NTU Expresses Concern With Proposed North Carolina Tax Rules

North Carolina Department of Revenue
Lennie Collins
Director
Income Tax Division
PO Box 871
Raleigh, NC 27602

Director Collins,

On October 3, 2016, the North Carolina Department of Revenue (NCDOR) proposed  new administrative rules (Proposed Rules) in the North Carolina Register pursuant to the authority granted by  section 38.4 of H 1030 (S.L. 2016-94). If the Proposed Rules stand, they would implement a market-based sourcing for apportionment purposes.

On behalf of National Taxpayers Union’s (NTU) North Carolina members, I urge you to reject the Proposed Rules on market-based sourcing regulations. Specifically, NTU has deep reservations about the proposal’s shift to an audience-based corporate tax apportionment system.

Over the last couple years, North Carolina has led the way in simplifying its tax code by broadening the tax base and lowering marginal tax rates. On January 1, 2017, the state’s corporate income tax will drop an additional point – from 4 percent to 3 percent. These changes have made the state’s tax system more competitive, which has paid enormous dividends for the state.  Despite these positive steps, NCDOR’s Proposed Rules would take the state backward, particularly with respect to its corporate income tax.

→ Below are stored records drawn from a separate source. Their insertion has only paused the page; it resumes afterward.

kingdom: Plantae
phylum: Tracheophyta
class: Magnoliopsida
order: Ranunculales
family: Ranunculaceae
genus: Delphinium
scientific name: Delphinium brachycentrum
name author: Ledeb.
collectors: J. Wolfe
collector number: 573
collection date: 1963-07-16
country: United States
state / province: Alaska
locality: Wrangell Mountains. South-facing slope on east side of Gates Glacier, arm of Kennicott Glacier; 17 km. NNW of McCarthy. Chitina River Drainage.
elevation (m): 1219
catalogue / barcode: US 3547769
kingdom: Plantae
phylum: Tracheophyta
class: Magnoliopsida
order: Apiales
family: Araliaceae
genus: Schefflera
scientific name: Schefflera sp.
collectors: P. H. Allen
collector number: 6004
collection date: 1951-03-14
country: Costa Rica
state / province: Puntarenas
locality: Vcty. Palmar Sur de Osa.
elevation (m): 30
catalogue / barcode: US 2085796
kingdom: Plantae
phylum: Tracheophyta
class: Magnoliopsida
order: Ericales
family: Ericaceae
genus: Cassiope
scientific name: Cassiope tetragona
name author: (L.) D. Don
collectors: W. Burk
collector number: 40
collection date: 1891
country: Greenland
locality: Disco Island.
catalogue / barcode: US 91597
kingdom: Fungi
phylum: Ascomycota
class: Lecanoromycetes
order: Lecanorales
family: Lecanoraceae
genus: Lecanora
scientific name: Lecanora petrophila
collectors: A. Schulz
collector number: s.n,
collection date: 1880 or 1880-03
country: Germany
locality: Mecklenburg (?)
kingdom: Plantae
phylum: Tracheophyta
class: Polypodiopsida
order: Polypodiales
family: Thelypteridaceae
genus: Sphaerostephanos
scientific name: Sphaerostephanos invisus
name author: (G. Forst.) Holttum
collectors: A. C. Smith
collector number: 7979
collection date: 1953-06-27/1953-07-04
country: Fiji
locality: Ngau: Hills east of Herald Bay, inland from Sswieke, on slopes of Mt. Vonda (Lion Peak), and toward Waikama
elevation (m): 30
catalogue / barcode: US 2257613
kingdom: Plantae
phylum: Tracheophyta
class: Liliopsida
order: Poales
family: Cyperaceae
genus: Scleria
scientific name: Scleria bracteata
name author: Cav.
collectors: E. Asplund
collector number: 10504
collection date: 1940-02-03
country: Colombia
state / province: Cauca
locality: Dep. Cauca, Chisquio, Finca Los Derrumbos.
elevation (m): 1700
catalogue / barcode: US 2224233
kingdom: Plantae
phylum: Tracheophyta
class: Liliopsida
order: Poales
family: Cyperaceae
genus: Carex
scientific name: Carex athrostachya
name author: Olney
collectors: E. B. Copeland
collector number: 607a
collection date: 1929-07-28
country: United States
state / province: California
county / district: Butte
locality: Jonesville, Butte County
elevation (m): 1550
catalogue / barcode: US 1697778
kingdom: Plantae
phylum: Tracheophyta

Before explaining the defects with NCDOR’s Proposed Rules, it is important to highlight the process by which content is largely delivered in the 21st century. Content creators – NBC Universal, for instance – produce content such as television programs. The content creators then contract with distributors – local affiliates, or Internet distributors such as Hulu or Neflix –  to market and deliver the content to viewing audience, i.e., consumers. Content creators are simply manufacturers and wholesalers, while intermediaries distribute content directly to consumers.

NCDOR’s proposed audience-based apportionment of corporate income taxes to content providers is outdated and unworkable. The framework for this archaic approach as applied to content providers was first conceived in 1957 as part of the Uniform Division of Income for Tax Purposes Act (UDITPA). Given the rapid advances in technology, UDITPA’s treatment of content providers, as proposed by NCDOR, fails to properly account for such changes. If implemented, North Carolina would join only Massachusetts to embrace this antiquated method in recent years.

Using the audience-based method is flawed for two primary reasons. First, according to Richard Pomp, a tax law professor at the University of Connecticut School of Law, the audience-based method of apportionment is “defective because it conflates the advertiser’s market with that of the content providers. The audience factor attempts to calculate the percentage of viewers by state, but these viewers are not the customers of the content providers. … [T]hey are customers of: the local broadcast affiliates; the local cable affiliates; the Internet distributors like Hulu, Vudu, RIM, Amazon, Google, Yahoo, Apple, or Netflix; or satellite distributors like Dish TV or DirecTV.”  In short, content providers create content, but do not deliver the content to the consumers; distributors deliver content to consumers.  

Additionally, compliance and administrability are significant hurdles inherent in the Proposed Rules. Again, because content creators contract with distributors, who then contract with consumers for delivery of content, content creators do not have a direct relationship with the viewing audience. As a consequence, content creators do not have the requisite information – billing information, for instance – about the location of the consumers of the content in order to determine their tax liability. By and large, content creators derive no revenue directly from viewers.

NTU is thankful for North Carolina’s positive contributions to pro-growth tax reform over the last few years. The Tar Heel State’s bold, comprehensive tax reform is truly a model worth emulating for other states. Adopting an audience-based approach to apportionment would be a retreat from the otherwise positive changes you have enacted recently. Accordingly, NTU strongly urges you to reject the Proposed Rules.